An implementation of ST-DBScan algorithm using Python language. For more information, see the paper:

Birant, D. and Kut, A. (2007). St-dbscan: An algorithm for clustering 
spatial–temporal data. Data & Knowledge Engineering, 60(1):208 – 221. 
Intelligent Data Mining.

Related work

DBSCAN is a spatial density-based clustering algorithm for applications with noise. This algorithm does not require the number of clusters, this value is identified based on the quantity of highly density connected components. The required parameters are the radius and the minimum number of neighbors.

From these parameters, clusters with different formats and the same density, are found [Sander et al., 1998]. This algorithm can be applied in several contexts in which the identification of densely connected components is desired (e.g., delimitation of deforested regions and identification of areas of organs affected by tumors).

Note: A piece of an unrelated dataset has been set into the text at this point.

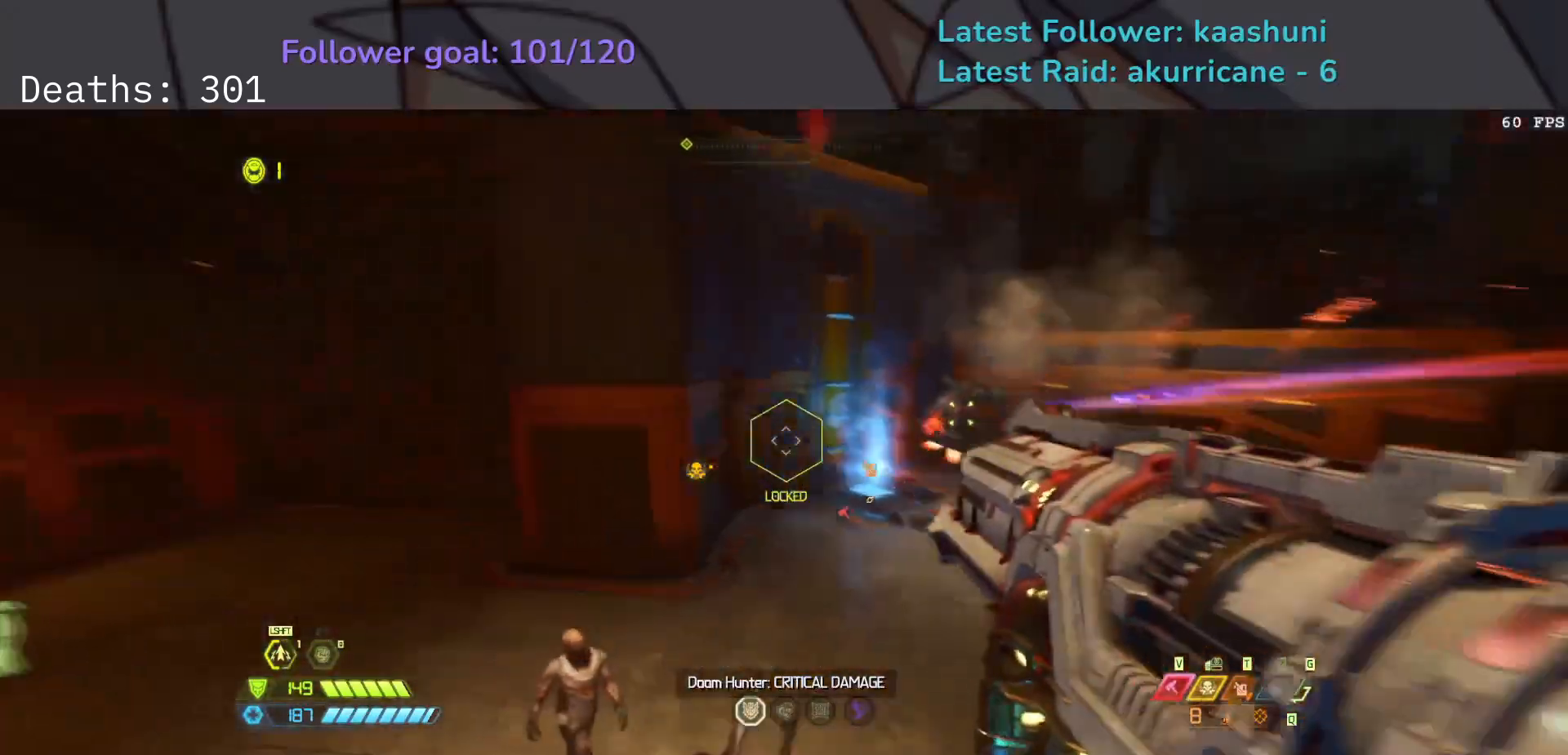
{"keys": ["s"], "mouse": [], "events": [[100, "r", "up"], [283, "d", "down"], [367, "d", "up"]]}
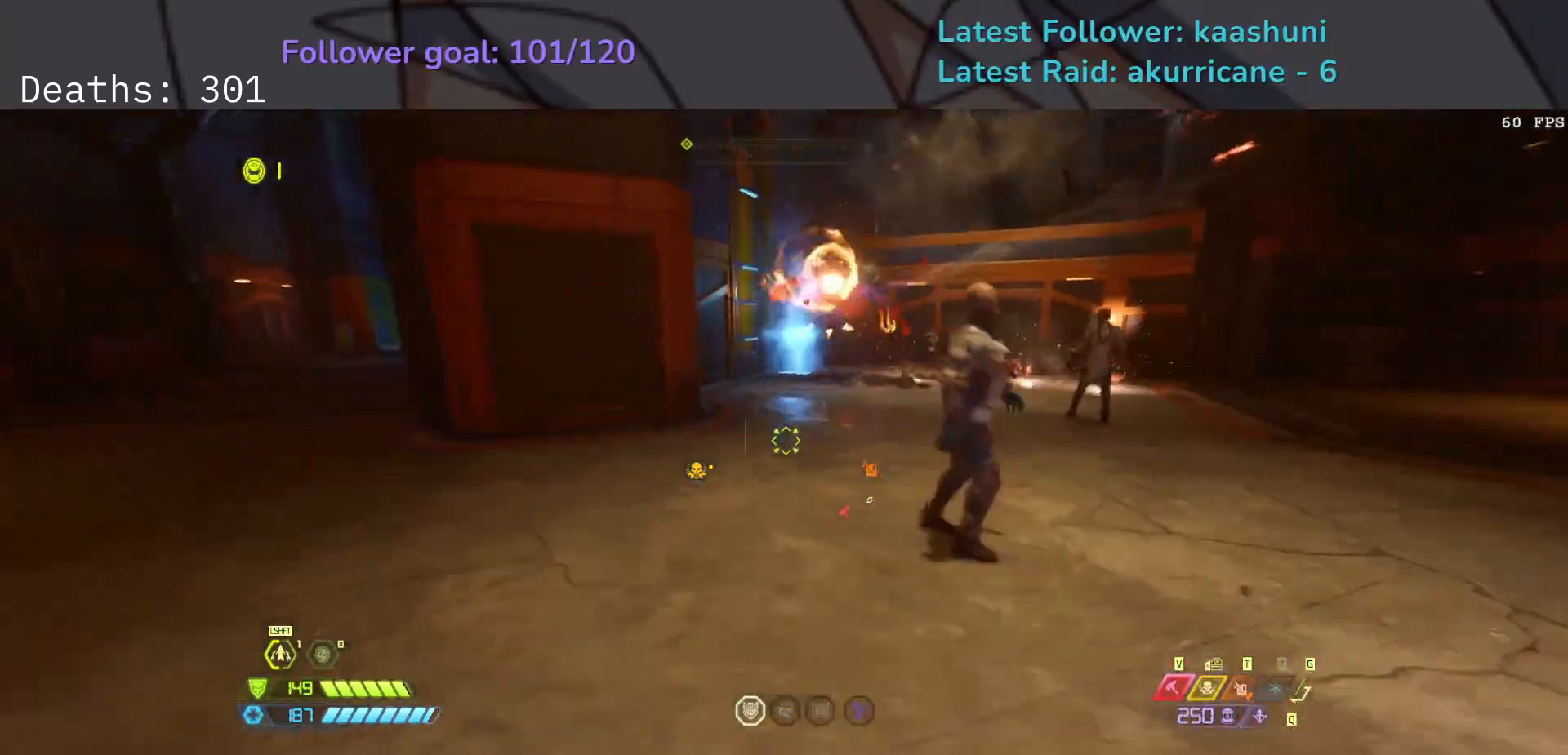
{"keys": ["e", "f"], "mouse": ["left"], "events": [[17, "e", "down"], [117, "f", "down"], [183, "s", "up"], [183, "space", "down"], [250, "space", "up"], [467, "mouse_left", "down"]]}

In all these contexts, clusters are identified considering spatial characteristics of the elements.

We can find many variations of DBSCAN in the literature, one of these is ST-DBSCAN, which takes into account both spatial and non-spatial aspects (e.g., temperature, color, or time) of the elements [Birant and Kut, 2007]. However, in this work ST-DBSCAN is used for identifying traffic congestions from geospatial data provided by an application of taxi calling. In this context, many efforts have been made to identify traffic congestion using clustering algorithms. In [Kianfar and Edara, 2013], the efficiency of Kmeans, Hierarchical Clustering, and Gaussian Mixture Models (GMM) were compared identifying congested and free roads. In the other way, [Liu et al., 2010] developed an algorithm called Mobility-Based Clustering for find agglomerations of mobile objects (e.g., taxis) in cities. They defend that vehicle speed can be predicted through its accumulation. Finally, a deep learning method, called Restricted Boltzmann Machine, was proposed for predicting traffic conditions from data generated by taxi GPS in order to recommend roads for taxi drivers [Niu et al., 2015].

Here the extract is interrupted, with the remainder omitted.